Exercise aim =
The entries that follow include a run beginning at the line with "11: (509, 136, 1.25)" and ending at the line with "32: (519, 131, 1.26)"; restate that run word for word and leave the rest out.
[Opening Data for analysis section]
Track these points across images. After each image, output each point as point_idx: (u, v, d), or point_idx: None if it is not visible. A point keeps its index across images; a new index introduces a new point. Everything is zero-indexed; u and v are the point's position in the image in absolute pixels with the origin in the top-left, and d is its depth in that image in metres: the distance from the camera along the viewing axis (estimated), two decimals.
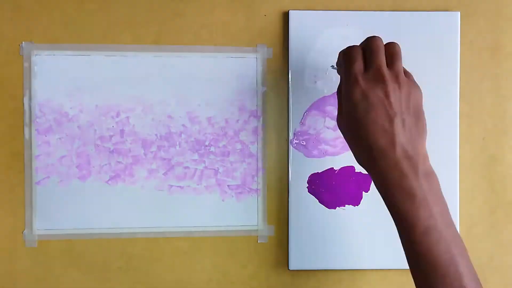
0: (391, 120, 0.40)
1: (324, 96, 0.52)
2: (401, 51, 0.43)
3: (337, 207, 0.52)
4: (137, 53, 0.51)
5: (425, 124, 0.42)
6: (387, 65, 0.42)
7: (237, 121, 0.52)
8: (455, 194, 0.52)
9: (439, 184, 0.41)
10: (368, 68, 0.42)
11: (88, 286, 0.52)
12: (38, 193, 0.51)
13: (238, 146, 0.52)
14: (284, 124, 0.52)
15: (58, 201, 0.51)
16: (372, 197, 0.52)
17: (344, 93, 0.42)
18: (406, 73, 0.43)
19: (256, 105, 0.52)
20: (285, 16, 0.52)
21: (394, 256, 0.52)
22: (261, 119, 0.52)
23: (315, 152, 0.52)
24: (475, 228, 0.53)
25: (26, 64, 0.51)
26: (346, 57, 0.43)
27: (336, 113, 0.52)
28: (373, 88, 0.40)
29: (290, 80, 0.52)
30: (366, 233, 0.52)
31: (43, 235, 0.51)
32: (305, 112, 0.52)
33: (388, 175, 0.40)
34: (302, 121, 0.52)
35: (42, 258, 0.51)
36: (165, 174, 0.51)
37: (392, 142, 0.40)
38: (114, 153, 0.51)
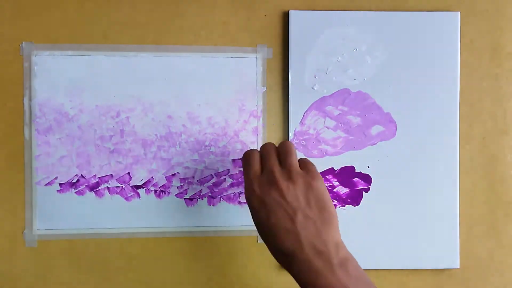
0: (292, 219, 0.40)
1: (324, 96, 0.52)
2: (294, 147, 0.44)
3: (337, 207, 0.52)
4: (137, 53, 0.51)
5: (333, 211, 0.41)
6: (281, 164, 0.43)
7: (237, 121, 0.52)
8: (455, 194, 0.52)
9: (358, 267, 0.40)
10: (262, 172, 0.43)
11: (88, 286, 0.52)
12: (38, 193, 0.51)
13: (238, 146, 0.52)
14: (284, 124, 0.52)
15: (58, 201, 0.51)
16: (372, 197, 0.52)
17: (246, 200, 0.43)
18: (305, 164, 0.43)
19: (256, 105, 0.52)
20: (285, 16, 0.52)
21: (394, 256, 0.52)
22: (261, 119, 0.52)
23: (315, 152, 0.52)
24: (475, 228, 0.53)
25: (26, 64, 0.51)
26: (243, 163, 0.44)
27: (336, 113, 0.52)
28: (268, 191, 0.41)
29: (290, 80, 0.52)
30: (366, 233, 0.52)
31: (43, 235, 0.51)
32: (305, 112, 0.52)
33: (303, 275, 0.39)
34: (302, 121, 0.52)
35: (42, 258, 0.51)
36: (165, 174, 0.51)
37: (298, 241, 0.39)
38: (114, 153, 0.51)
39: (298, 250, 0.39)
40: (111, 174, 0.51)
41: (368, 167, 0.52)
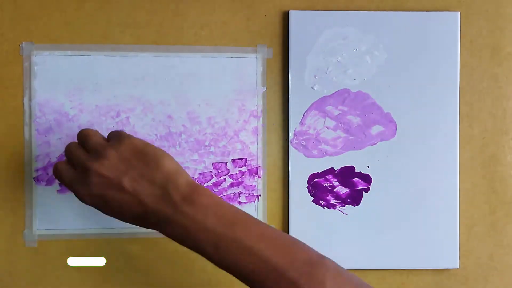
0: (122, 189, 0.38)
1: (324, 96, 0.52)
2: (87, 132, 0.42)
3: (337, 207, 0.52)
4: (137, 53, 0.51)
5: (156, 150, 0.40)
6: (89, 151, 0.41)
7: (237, 121, 0.52)
8: (455, 194, 0.52)
9: (210, 194, 0.38)
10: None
11: (88, 286, 0.52)
12: (38, 193, 0.51)
13: (238, 146, 0.52)
14: (284, 124, 0.52)
15: (58, 201, 0.51)
16: (372, 197, 0.52)
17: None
18: (112, 135, 0.42)
19: (256, 105, 0.52)
20: (285, 16, 0.52)
21: (394, 256, 0.52)
22: (261, 119, 0.52)
23: (315, 152, 0.52)
24: (475, 228, 0.53)
25: (26, 64, 0.51)
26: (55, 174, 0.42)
27: (336, 113, 0.52)
28: (88, 185, 0.39)
29: (290, 80, 0.52)
30: (366, 233, 0.52)
31: (43, 235, 0.51)
32: (305, 112, 0.52)
33: (166, 231, 0.39)
34: (302, 121, 0.52)
35: (42, 258, 0.51)
36: None
37: (142, 203, 0.38)
38: None
39: (149, 212, 0.38)
40: None
41: (368, 167, 0.52)
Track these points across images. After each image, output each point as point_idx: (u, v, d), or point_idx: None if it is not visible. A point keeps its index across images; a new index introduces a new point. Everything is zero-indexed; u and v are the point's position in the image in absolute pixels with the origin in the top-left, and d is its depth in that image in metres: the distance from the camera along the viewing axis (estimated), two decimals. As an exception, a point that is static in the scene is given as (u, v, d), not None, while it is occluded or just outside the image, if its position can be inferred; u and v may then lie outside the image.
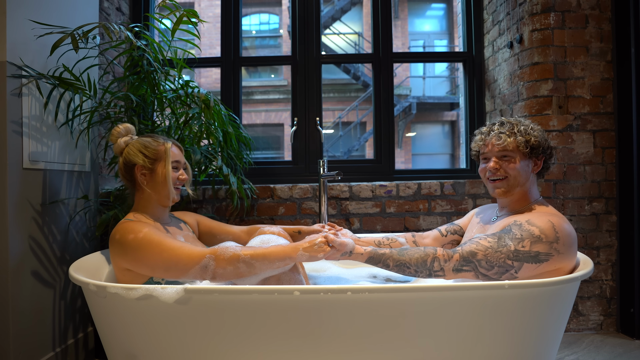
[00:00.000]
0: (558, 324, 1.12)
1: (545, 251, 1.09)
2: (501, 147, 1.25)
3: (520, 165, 1.25)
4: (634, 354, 1.78)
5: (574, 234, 1.14)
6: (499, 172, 1.26)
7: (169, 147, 1.26)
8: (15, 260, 1.40)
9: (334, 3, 9.11)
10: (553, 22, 2.01)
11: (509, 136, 1.25)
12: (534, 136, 1.26)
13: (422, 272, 1.15)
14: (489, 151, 1.29)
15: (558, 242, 1.10)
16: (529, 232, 1.11)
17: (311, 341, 1.02)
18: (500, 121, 1.32)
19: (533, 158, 1.27)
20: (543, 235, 1.10)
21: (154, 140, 1.28)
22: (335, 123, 9.75)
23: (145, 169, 1.25)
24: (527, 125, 1.28)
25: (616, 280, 2.02)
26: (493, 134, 1.28)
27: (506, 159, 1.26)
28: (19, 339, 1.41)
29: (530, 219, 1.15)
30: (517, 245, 1.10)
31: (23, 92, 1.44)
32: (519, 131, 1.26)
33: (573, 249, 1.13)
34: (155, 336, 1.05)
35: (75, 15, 1.73)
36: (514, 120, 1.30)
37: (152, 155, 1.25)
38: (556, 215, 1.18)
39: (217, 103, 1.78)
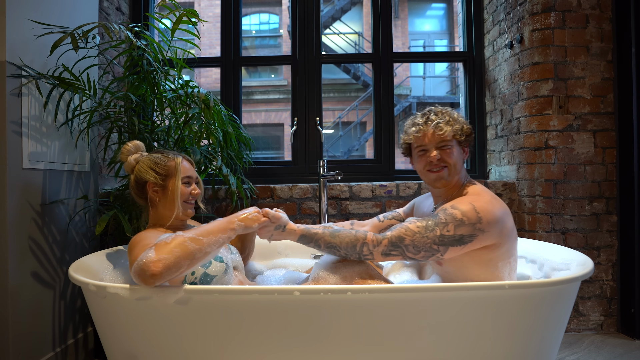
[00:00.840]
0: (558, 324, 1.12)
1: (469, 233, 1.13)
2: (441, 137, 1.25)
3: (456, 154, 1.27)
4: (634, 354, 1.78)
5: (498, 210, 1.16)
6: (440, 161, 1.26)
7: (179, 163, 1.25)
8: (15, 260, 1.40)
9: (334, 3, 9.11)
10: (553, 21, 2.01)
11: (447, 125, 1.26)
12: (465, 123, 1.29)
13: (352, 255, 1.19)
14: (428, 142, 1.27)
15: (481, 222, 1.13)
16: (452, 215, 1.14)
17: (311, 341, 1.02)
18: (433, 111, 1.31)
19: (462, 145, 1.30)
20: (465, 218, 1.13)
21: (164, 156, 1.27)
22: (335, 123, 9.75)
23: (157, 186, 1.24)
24: (456, 113, 1.31)
25: (617, 280, 2.02)
26: (432, 123, 1.27)
27: (445, 148, 1.26)
28: (18, 339, 1.41)
29: (454, 203, 1.18)
30: (442, 230, 1.13)
31: (22, 92, 1.43)
32: (454, 120, 1.28)
33: (498, 225, 1.15)
34: (155, 336, 1.05)
35: (75, 15, 1.73)
36: (443, 109, 1.31)
37: (163, 172, 1.24)
38: (479, 194, 1.21)
39: (217, 103, 1.78)
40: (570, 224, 2.01)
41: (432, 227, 1.14)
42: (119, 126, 1.69)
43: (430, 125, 1.27)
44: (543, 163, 2.01)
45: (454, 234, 1.13)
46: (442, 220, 1.14)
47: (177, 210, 1.23)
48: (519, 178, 2.14)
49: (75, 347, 1.71)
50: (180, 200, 1.24)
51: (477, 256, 1.18)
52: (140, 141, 1.34)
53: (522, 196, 2.12)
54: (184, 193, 1.25)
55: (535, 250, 1.47)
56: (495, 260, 1.19)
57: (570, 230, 2.01)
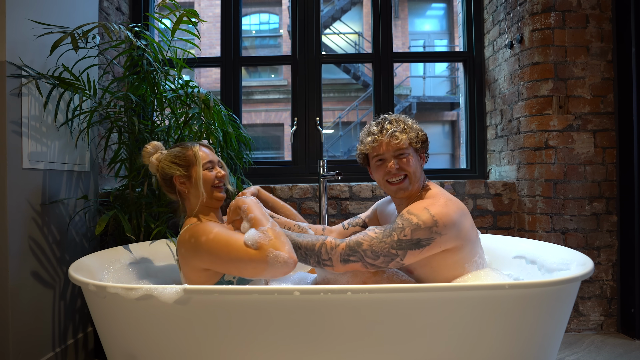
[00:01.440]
0: (558, 324, 1.12)
1: (426, 236, 1.13)
2: (397, 145, 1.23)
3: (414, 162, 1.26)
4: (634, 354, 1.78)
5: (454, 213, 1.16)
6: (399, 170, 1.24)
7: (197, 150, 1.27)
8: (14, 261, 1.40)
9: (334, 3, 9.11)
10: (553, 21, 2.01)
11: (402, 133, 1.24)
12: (420, 130, 1.28)
13: (312, 257, 1.18)
14: (385, 151, 1.25)
15: (437, 225, 1.13)
16: (409, 220, 1.14)
17: (311, 341, 1.02)
18: (387, 119, 1.29)
19: (419, 152, 1.29)
20: (421, 222, 1.13)
21: (181, 148, 1.29)
22: (335, 123, 9.75)
23: (182, 178, 1.26)
24: (410, 120, 1.29)
25: (617, 280, 2.02)
26: (387, 133, 1.24)
27: (402, 156, 1.25)
28: (18, 339, 1.41)
29: (409, 209, 1.17)
30: (399, 235, 1.13)
31: (22, 92, 1.43)
32: (409, 127, 1.26)
33: (455, 227, 1.15)
34: (155, 336, 1.05)
35: (74, 15, 1.73)
36: (397, 116, 1.29)
37: (185, 163, 1.26)
38: (435, 198, 1.21)
39: (217, 103, 1.78)
40: (570, 224, 2.01)
41: (389, 233, 1.14)
42: (119, 126, 1.69)
43: (385, 134, 1.25)
44: (543, 163, 2.01)
45: (411, 237, 1.12)
46: (399, 225, 1.14)
47: (201, 196, 1.24)
48: (519, 178, 2.14)
49: (75, 347, 1.71)
50: (206, 185, 1.25)
51: (443, 260, 1.18)
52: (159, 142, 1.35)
53: (522, 196, 2.12)
54: (209, 178, 1.26)
55: (535, 250, 1.47)
56: (462, 262, 1.20)
57: (571, 230, 2.01)
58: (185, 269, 1.20)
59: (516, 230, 2.15)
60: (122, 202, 1.73)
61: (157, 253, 1.61)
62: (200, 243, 1.14)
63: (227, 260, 1.10)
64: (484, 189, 2.18)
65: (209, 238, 1.13)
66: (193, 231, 1.17)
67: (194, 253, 1.15)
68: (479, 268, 1.24)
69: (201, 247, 1.13)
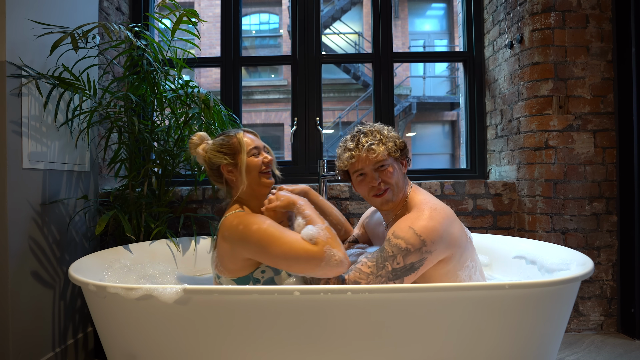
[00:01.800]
0: (558, 324, 1.12)
1: (418, 259, 1.11)
2: (376, 159, 1.21)
3: (396, 171, 1.23)
4: (634, 354, 1.78)
5: (439, 225, 1.13)
6: (382, 184, 1.22)
7: (241, 137, 1.26)
8: (14, 261, 1.40)
9: (334, 3, 9.11)
10: (553, 21, 2.01)
11: (379, 145, 1.21)
12: (397, 137, 1.25)
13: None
14: (364, 166, 1.23)
15: (425, 244, 1.10)
16: (397, 246, 1.11)
17: (311, 341, 1.02)
18: (362, 132, 1.26)
19: (400, 160, 1.26)
20: (410, 246, 1.10)
21: (226, 136, 1.28)
22: (335, 123, 9.75)
23: (229, 166, 1.26)
24: (386, 128, 1.26)
25: (617, 280, 2.02)
26: (363, 147, 1.22)
27: (382, 168, 1.22)
28: (18, 339, 1.41)
29: (395, 230, 1.14)
30: (392, 264, 1.10)
31: (22, 92, 1.43)
32: (385, 137, 1.23)
33: (443, 239, 1.13)
34: (155, 336, 1.05)
35: (74, 14, 1.73)
36: (371, 127, 1.27)
37: (230, 151, 1.25)
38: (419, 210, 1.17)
39: (217, 103, 1.78)
40: (571, 224, 2.01)
41: (382, 264, 1.11)
42: (119, 126, 1.69)
43: (362, 149, 1.22)
44: (543, 163, 2.01)
45: (405, 264, 1.10)
46: (390, 254, 1.11)
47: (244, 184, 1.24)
48: (519, 178, 2.14)
49: (75, 347, 1.71)
50: (254, 172, 1.24)
51: (436, 271, 1.17)
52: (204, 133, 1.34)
53: (522, 196, 2.12)
54: (256, 164, 1.25)
55: (535, 250, 1.47)
56: (454, 270, 1.18)
57: (571, 230, 2.01)
58: (222, 251, 1.19)
59: (516, 230, 2.15)
60: (122, 202, 1.73)
61: (157, 253, 1.62)
62: (250, 232, 1.12)
63: (278, 254, 1.09)
64: (484, 189, 2.18)
65: (260, 228, 1.11)
66: (243, 219, 1.15)
67: (240, 241, 1.14)
68: (473, 273, 1.23)
69: (250, 237, 1.12)
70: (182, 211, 2.09)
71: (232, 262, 1.18)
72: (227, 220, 1.19)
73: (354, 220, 2.15)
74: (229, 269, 1.19)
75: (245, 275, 1.19)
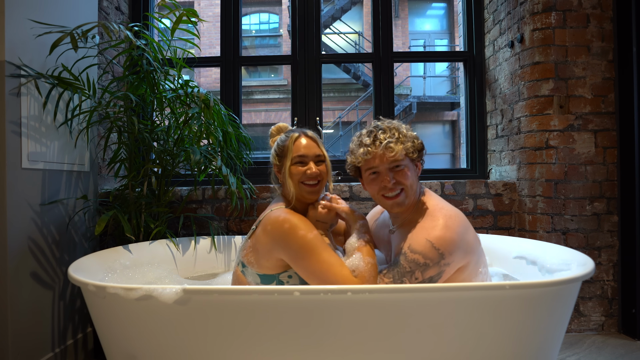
[Closing Data for analysis section]
Response to the exercise =
11: (509, 136, 1.25)
12: (534, 136, 1.26)
13: (422, 272, 1.15)
14: (489, 151, 1.29)
15: (558, 242, 1.10)
16: (529, 232, 1.11)
17: (311, 341, 1.02)
18: (500, 121, 1.32)
19: (533, 158, 1.27)
20: (543, 235, 1.10)
21: (154, 140, 1.28)
22: (335, 123, 9.75)
23: (145, 169, 1.25)
24: (527, 125, 1.28)
25: (616, 280, 2.02)
26: (493, 134, 1.28)
27: (506, 159, 1.26)
28: (19, 339, 1.41)
29: (530, 219, 1.15)
30: (517, 245, 1.10)
31: (23, 92, 1.44)
32: (519, 131, 1.26)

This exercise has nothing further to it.